Thankfully I endured that and now I am here to tell a beautiful story instead of being ashamed of my own incompetence. Anyway, now I have a bunch of VMs all connected to the same network that can ping each other and the internet. Next time I will make so that they will automatically install k3s (a kubernetes distribution) and we should be good to go.

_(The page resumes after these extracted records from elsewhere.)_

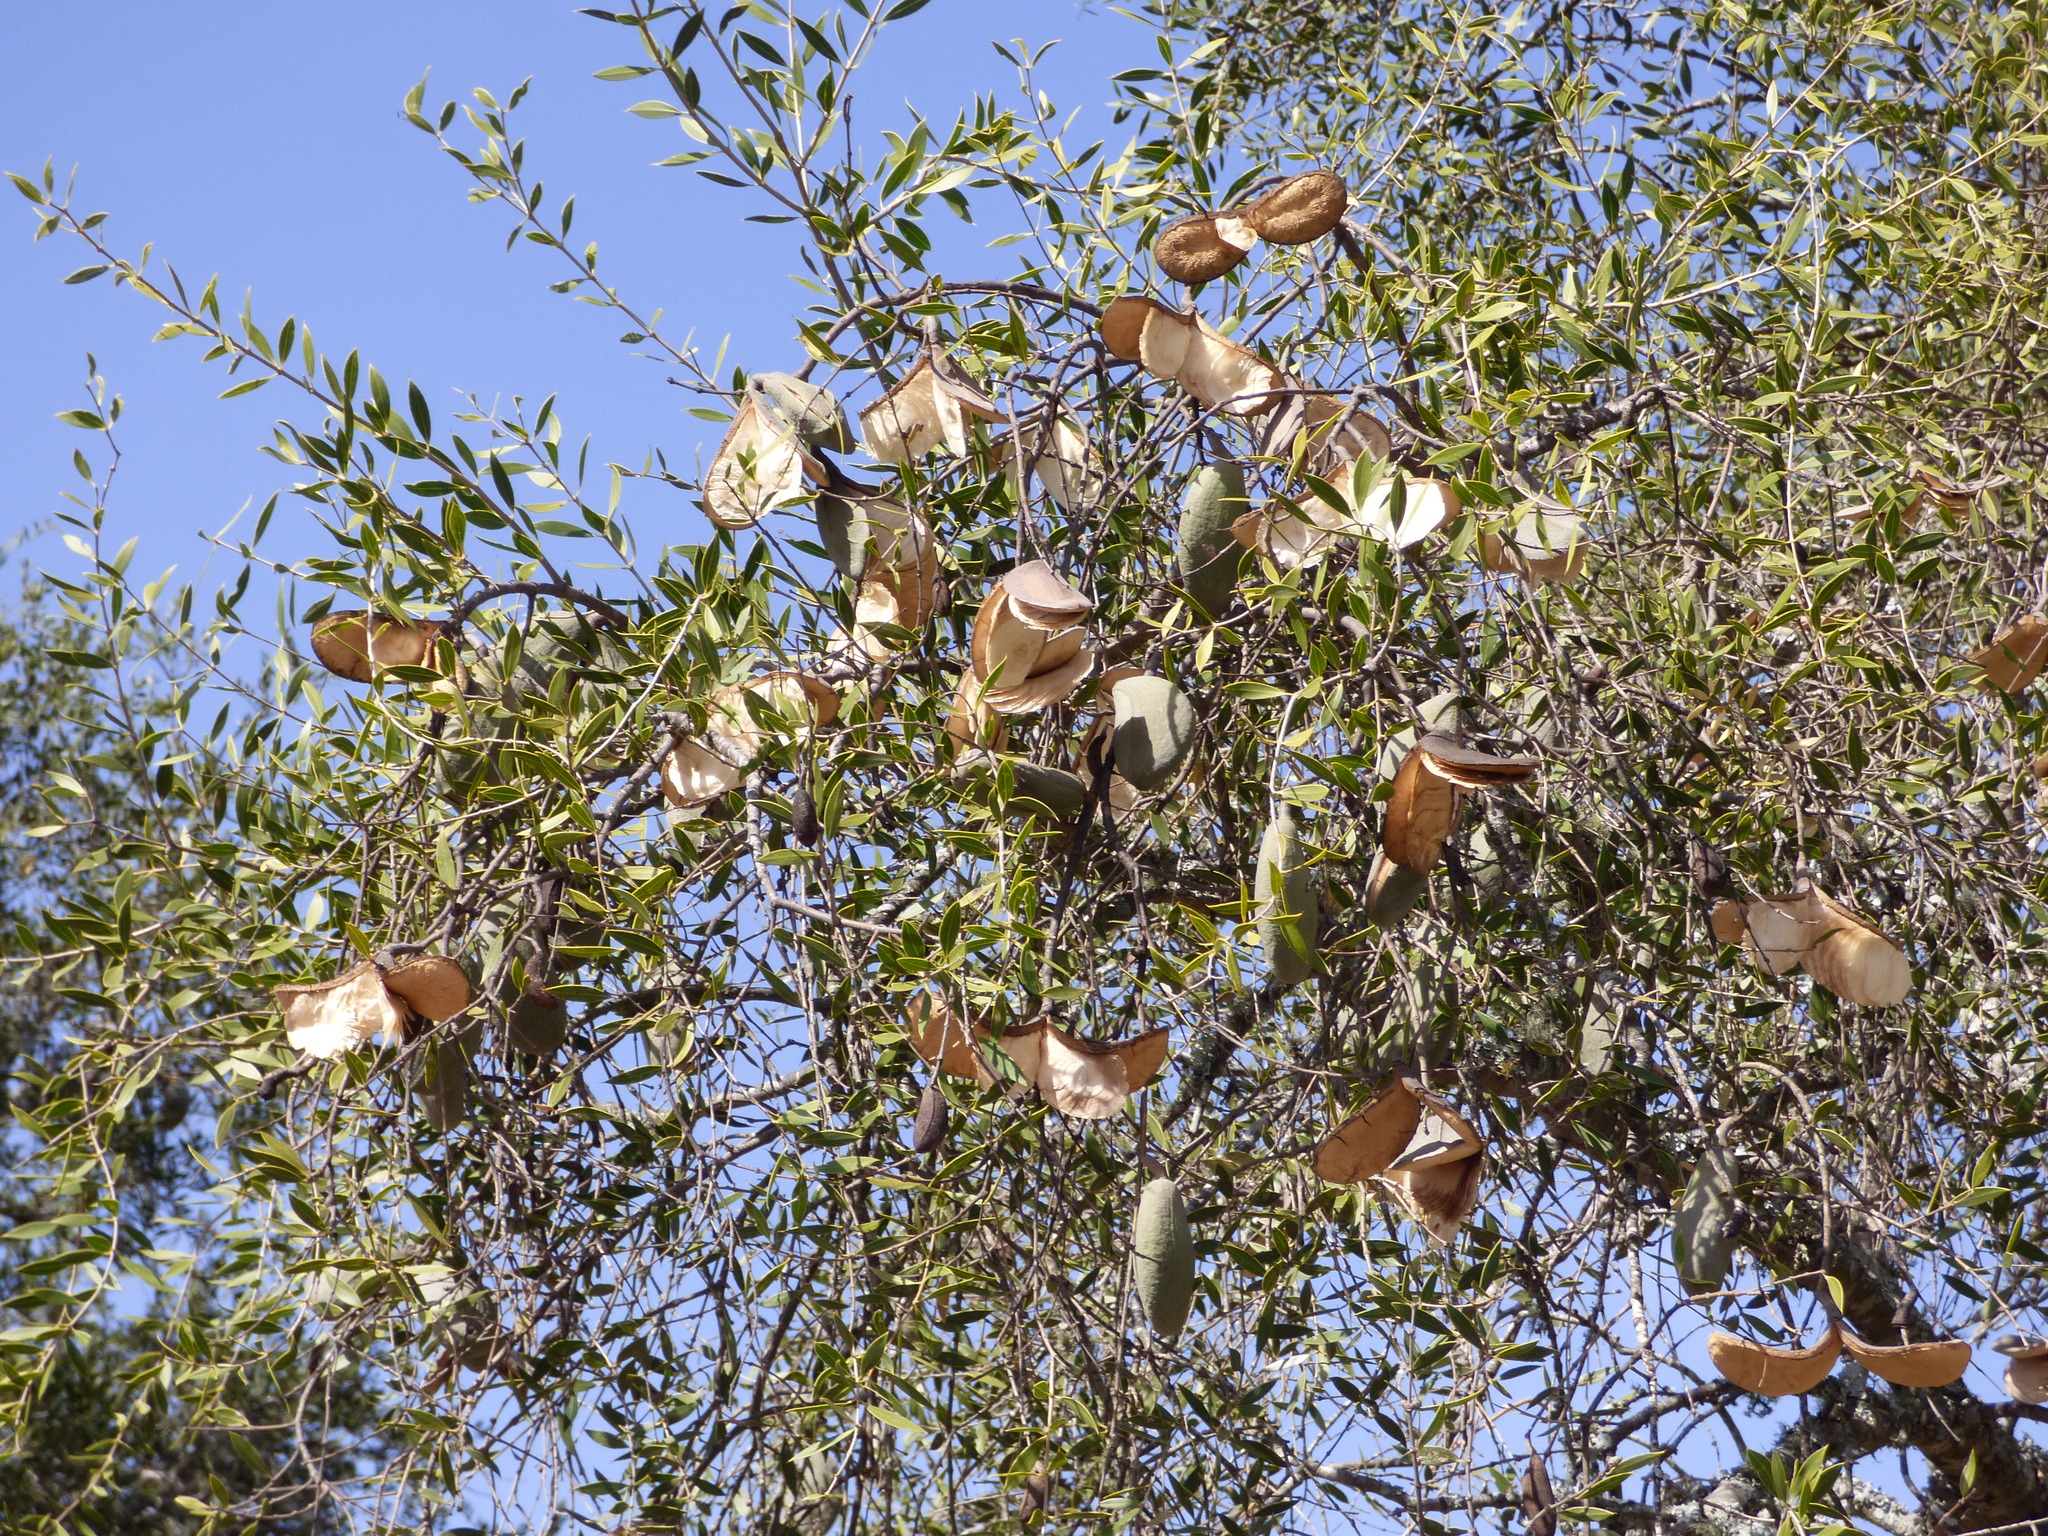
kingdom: Plantae
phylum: Tracheophyta
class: Magnoliopsida
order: Gentianales
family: Apocynaceae
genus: Aspidosperma
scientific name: Aspidosperma quebracho-blanco
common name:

Another interesting thing I learned is cloud-init which helps setting up the userspace of the VMs from an external config file, which looks like this:
#cloud-config users: - name: fedora groups: user,wheel hashed_passwd: ... lock_passwd: false sudo: ALL=(ALL) NOPASSWD:ALL write_files: # Enable password authentication in ssh - path: /etc/ssh/sshd_config.d/20-enable-passwords.conf content: | PasswordAuthentication yes runcmd: - systemctl restart NetworkManager - systemctl restart sshd - nmcli connection up static-ens3
I find this very useful, thank you Fedora for letting me discover this.
The rest of my day was spent signing an enormous amount of documents for my internship and doing physics exercises at the blackboards in my university until closing hour, had a lasagna and now back to study physics.